==== Source data ====

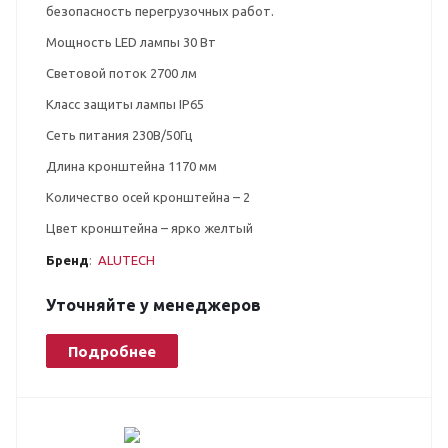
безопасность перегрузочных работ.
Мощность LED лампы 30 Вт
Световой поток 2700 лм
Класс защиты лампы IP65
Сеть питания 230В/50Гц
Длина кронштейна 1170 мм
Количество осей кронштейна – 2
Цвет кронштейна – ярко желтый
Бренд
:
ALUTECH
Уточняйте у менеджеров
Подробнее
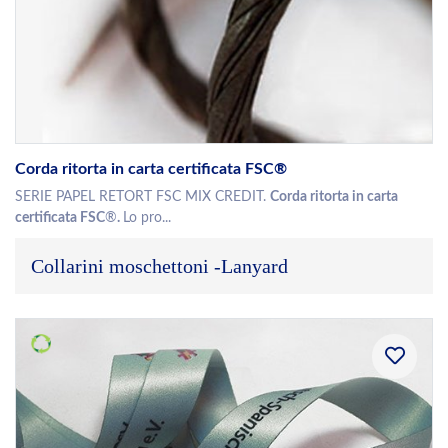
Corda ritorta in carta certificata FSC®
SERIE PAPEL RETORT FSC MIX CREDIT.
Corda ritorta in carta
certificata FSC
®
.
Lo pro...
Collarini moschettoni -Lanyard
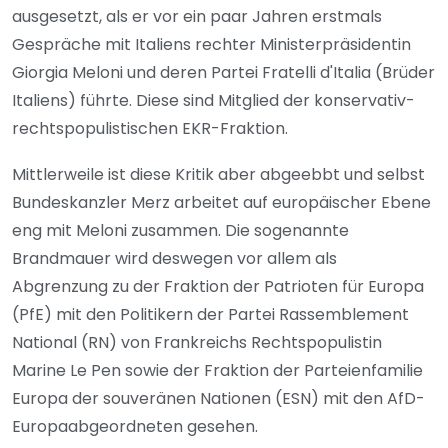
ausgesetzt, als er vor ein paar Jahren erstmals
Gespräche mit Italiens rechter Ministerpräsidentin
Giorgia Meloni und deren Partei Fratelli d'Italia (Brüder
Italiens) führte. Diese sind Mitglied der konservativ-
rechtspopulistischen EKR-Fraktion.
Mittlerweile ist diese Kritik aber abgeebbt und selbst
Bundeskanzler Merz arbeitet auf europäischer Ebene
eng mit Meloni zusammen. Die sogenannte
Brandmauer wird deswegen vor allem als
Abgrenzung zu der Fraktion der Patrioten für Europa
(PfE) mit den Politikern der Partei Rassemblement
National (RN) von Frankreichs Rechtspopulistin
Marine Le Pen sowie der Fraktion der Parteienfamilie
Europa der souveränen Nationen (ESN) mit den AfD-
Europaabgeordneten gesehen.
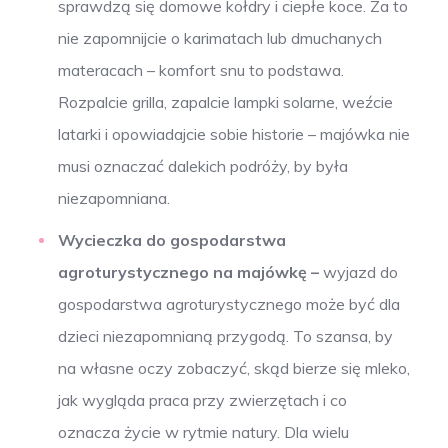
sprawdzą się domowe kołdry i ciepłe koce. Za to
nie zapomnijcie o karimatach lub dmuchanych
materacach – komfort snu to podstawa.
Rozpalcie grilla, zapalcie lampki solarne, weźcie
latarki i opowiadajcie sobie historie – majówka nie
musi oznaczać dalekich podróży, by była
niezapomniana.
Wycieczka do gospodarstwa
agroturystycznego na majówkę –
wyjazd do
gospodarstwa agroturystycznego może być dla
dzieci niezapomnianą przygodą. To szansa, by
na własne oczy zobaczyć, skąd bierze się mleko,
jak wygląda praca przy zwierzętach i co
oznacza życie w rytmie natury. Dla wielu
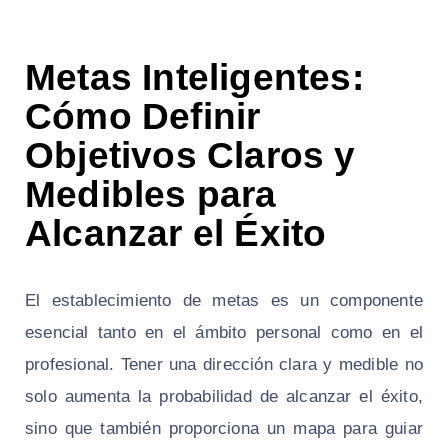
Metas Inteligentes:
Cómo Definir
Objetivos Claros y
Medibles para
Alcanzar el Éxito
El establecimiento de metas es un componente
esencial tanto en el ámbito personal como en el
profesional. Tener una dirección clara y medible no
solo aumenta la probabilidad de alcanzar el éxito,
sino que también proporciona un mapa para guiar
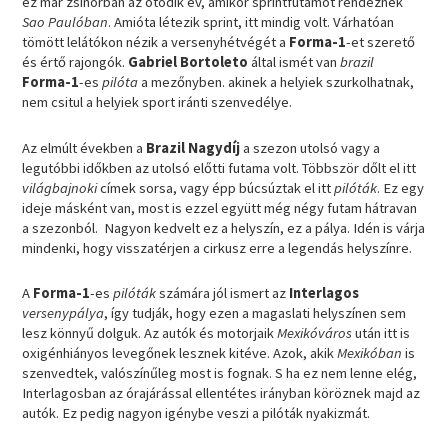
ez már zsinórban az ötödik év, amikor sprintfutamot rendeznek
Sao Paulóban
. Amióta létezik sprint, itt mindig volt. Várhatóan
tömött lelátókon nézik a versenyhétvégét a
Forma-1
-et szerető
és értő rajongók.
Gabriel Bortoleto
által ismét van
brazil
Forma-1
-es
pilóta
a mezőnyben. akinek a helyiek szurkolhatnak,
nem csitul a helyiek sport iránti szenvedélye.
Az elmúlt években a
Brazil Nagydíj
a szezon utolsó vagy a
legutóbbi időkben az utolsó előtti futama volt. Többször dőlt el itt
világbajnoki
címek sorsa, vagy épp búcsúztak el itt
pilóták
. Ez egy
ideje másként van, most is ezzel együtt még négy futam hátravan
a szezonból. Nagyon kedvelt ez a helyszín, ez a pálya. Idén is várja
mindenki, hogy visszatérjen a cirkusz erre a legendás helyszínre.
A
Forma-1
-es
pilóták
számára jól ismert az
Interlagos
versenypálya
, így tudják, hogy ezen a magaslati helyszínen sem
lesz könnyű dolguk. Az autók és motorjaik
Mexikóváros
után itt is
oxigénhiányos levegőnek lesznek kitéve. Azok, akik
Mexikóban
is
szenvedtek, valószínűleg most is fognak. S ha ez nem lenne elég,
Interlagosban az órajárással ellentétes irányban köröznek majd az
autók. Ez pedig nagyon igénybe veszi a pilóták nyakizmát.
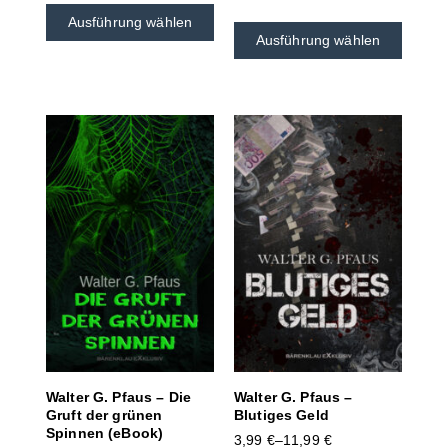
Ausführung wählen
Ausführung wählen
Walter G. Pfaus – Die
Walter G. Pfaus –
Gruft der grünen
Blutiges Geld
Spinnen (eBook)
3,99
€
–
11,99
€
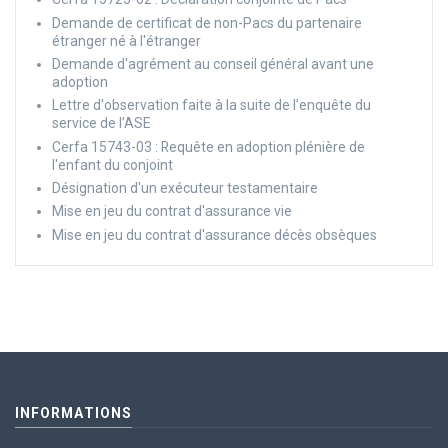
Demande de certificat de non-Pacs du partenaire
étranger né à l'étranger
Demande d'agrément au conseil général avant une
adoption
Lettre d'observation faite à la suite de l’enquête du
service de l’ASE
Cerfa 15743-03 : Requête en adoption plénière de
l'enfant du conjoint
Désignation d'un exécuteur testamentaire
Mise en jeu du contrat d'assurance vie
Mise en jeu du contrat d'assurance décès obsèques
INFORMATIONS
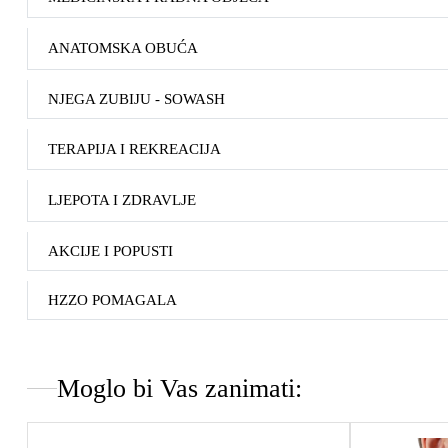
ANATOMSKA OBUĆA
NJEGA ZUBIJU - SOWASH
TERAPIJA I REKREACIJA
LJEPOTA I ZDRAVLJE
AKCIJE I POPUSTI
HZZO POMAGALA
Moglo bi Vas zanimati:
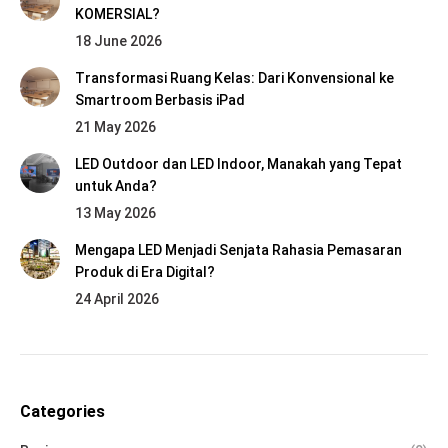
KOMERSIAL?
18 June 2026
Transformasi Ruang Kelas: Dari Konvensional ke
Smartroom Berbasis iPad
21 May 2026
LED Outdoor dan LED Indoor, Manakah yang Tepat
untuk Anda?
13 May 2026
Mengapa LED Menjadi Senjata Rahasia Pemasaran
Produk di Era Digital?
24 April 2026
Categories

====
==== Source data ====

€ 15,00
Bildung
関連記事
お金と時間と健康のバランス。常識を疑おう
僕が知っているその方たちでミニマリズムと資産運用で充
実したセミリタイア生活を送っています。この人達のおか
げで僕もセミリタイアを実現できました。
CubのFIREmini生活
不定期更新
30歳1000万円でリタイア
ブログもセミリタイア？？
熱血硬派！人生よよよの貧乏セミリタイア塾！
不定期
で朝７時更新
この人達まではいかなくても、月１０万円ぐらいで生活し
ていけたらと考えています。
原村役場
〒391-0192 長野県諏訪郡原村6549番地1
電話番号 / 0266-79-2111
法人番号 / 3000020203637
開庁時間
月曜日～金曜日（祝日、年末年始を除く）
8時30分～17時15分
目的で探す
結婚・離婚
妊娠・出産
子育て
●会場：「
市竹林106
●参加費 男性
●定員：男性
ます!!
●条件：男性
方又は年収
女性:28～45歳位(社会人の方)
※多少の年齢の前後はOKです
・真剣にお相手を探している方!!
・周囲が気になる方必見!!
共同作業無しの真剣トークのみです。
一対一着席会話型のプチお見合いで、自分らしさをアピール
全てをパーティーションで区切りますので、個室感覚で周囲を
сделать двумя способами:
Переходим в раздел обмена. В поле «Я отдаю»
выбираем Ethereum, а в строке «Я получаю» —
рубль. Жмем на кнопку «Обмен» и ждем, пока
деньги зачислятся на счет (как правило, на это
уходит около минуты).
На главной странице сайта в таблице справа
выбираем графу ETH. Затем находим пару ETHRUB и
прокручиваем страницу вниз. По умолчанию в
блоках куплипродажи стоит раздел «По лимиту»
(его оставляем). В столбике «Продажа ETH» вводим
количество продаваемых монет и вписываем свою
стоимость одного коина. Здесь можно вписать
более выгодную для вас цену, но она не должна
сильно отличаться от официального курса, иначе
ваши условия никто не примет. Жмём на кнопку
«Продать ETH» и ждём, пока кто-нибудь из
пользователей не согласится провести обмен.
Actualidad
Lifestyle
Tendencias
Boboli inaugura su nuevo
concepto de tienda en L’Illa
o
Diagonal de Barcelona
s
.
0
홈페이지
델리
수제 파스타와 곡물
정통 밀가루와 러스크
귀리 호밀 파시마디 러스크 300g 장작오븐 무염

====

■ Exercise ■
Although pictures appear among the records above, none are to be output; print exactly the lines from the line containing "безопасность перегрузочных работ." through the line containing "Italiens) führte. Diese".

■ Answer space ■
безопасность перегрузочных работ.
Мощность LED лампы 30 Вт
Световой поток 2700 лм
Класс защиты лампы IP65
Сеть питания 230В/50Гц
Длина кронштейна 1170 мм
Количество осей кронштейна – 2
Цвет кронштейна – ярко желтый
Бренд
:
ALUTECH
Уточняйте у менеджеров
Подробнее
Corda ritorta in carta certificata FSC®
SERIE PAPEL RETORT FSC MIX CREDIT.
Corda ritorta in carta
certificata FSC
®
.
Lo pro...
Collarini moschettoni -Lanyard
ausgesetzt, als er vor ein paar Jahren erstmals
Gespräche mit Italiens rechter Ministerpräsidentin
Giorgia Meloni und deren Partei Fratelli d'Italia (Brüder
Italiens) führte. Diese sind Mitglied der konservativ-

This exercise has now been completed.